Once a line is found to contain "pixels", copy it out of the listing.

DATA FOR THIS EXERCISE |
——

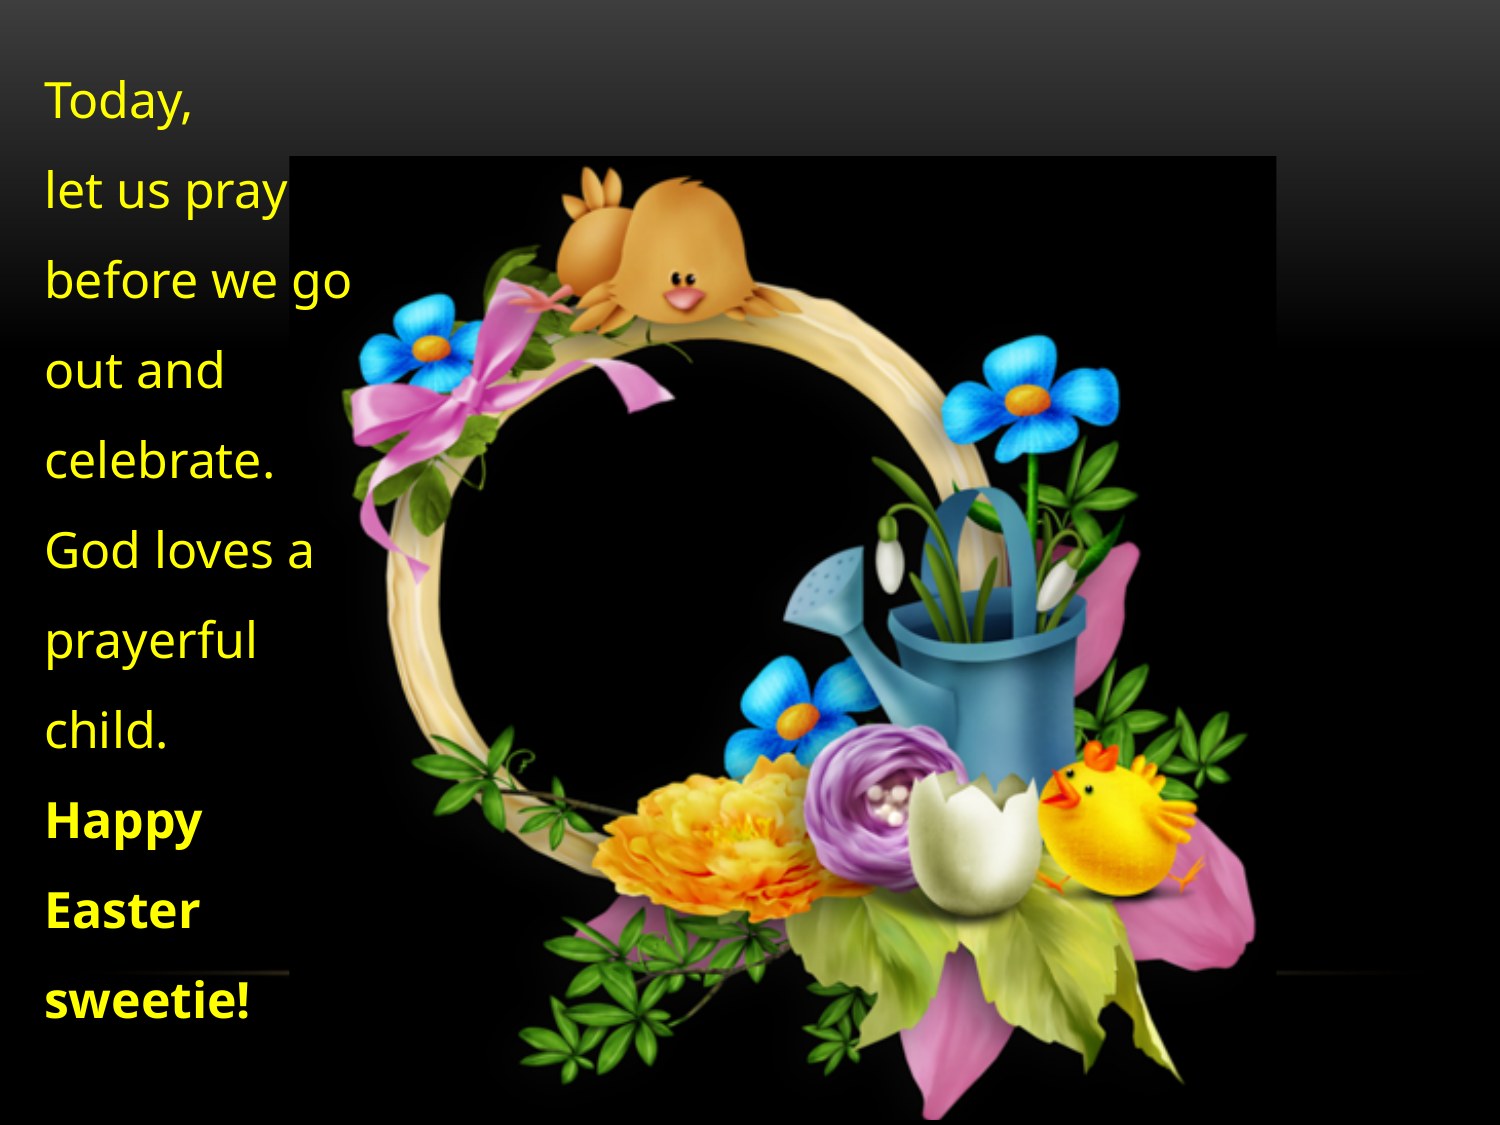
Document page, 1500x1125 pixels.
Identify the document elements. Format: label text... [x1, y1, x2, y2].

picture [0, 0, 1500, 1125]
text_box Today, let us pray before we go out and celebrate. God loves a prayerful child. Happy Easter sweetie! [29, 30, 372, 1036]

——

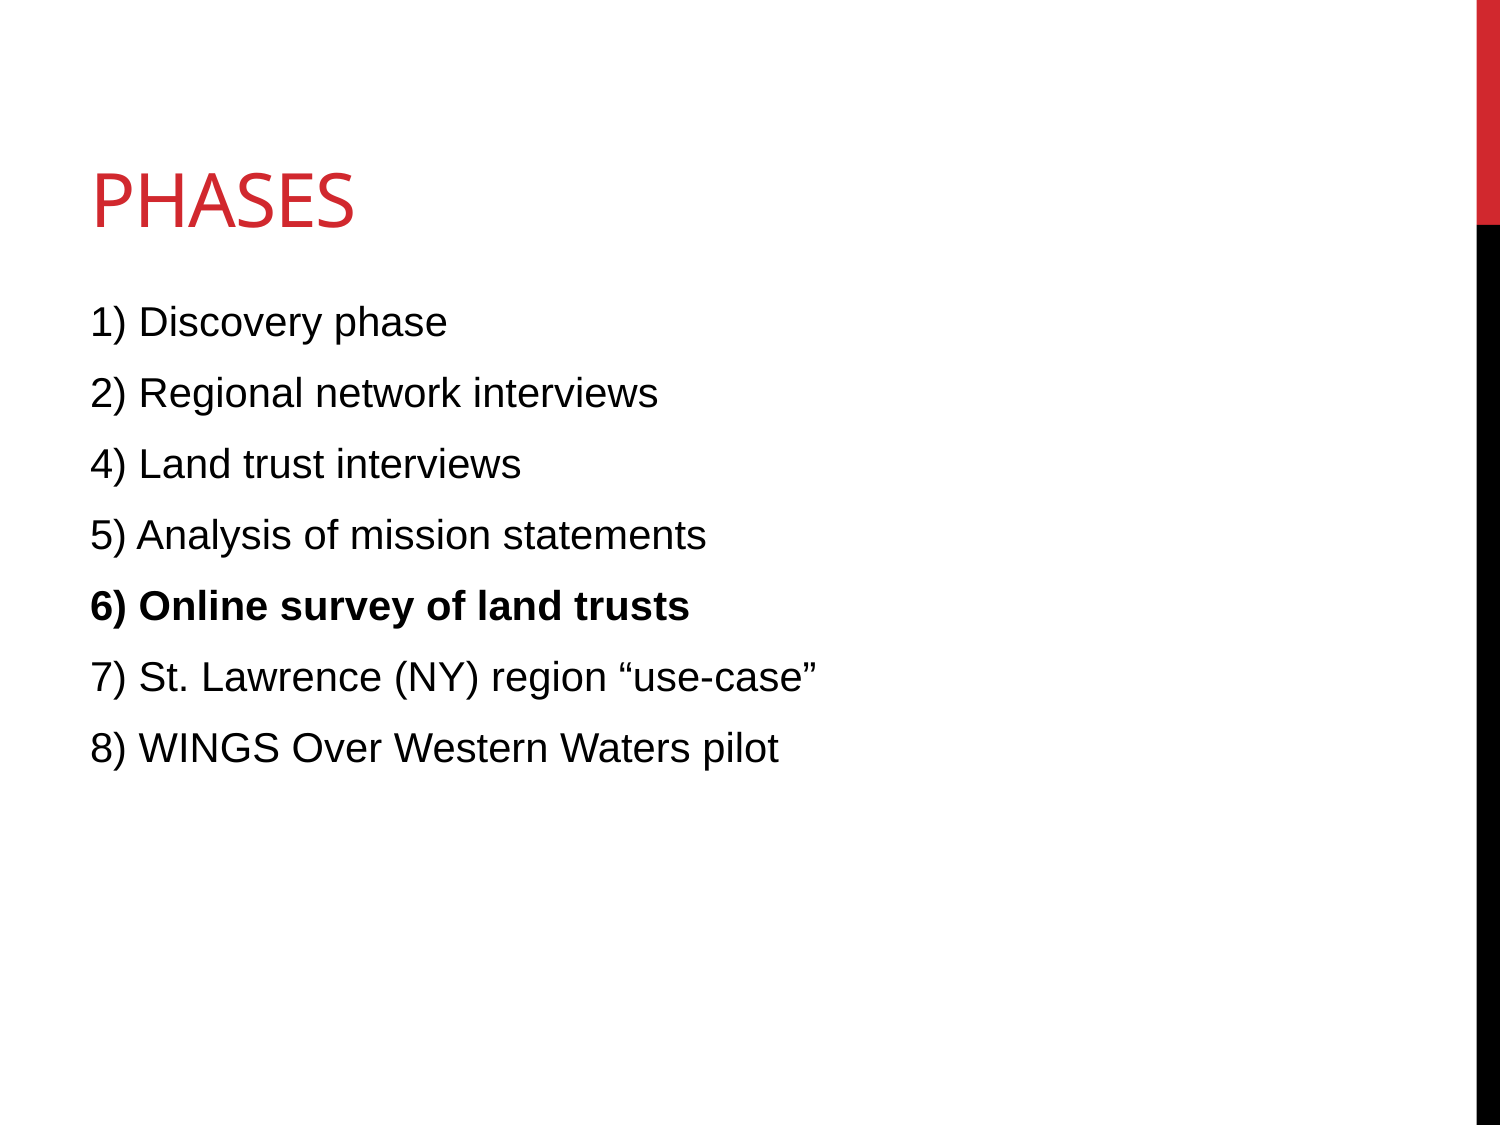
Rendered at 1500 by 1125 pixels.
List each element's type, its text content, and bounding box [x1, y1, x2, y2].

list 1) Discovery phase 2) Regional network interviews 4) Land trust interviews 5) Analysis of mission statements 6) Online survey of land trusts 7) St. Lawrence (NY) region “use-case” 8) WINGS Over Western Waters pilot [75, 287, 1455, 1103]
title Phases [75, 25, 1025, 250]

——

RESULT OF THIS TASK |
Document page, 1500x1125 pixels.
Rendered at 1500 by 1125 pixels.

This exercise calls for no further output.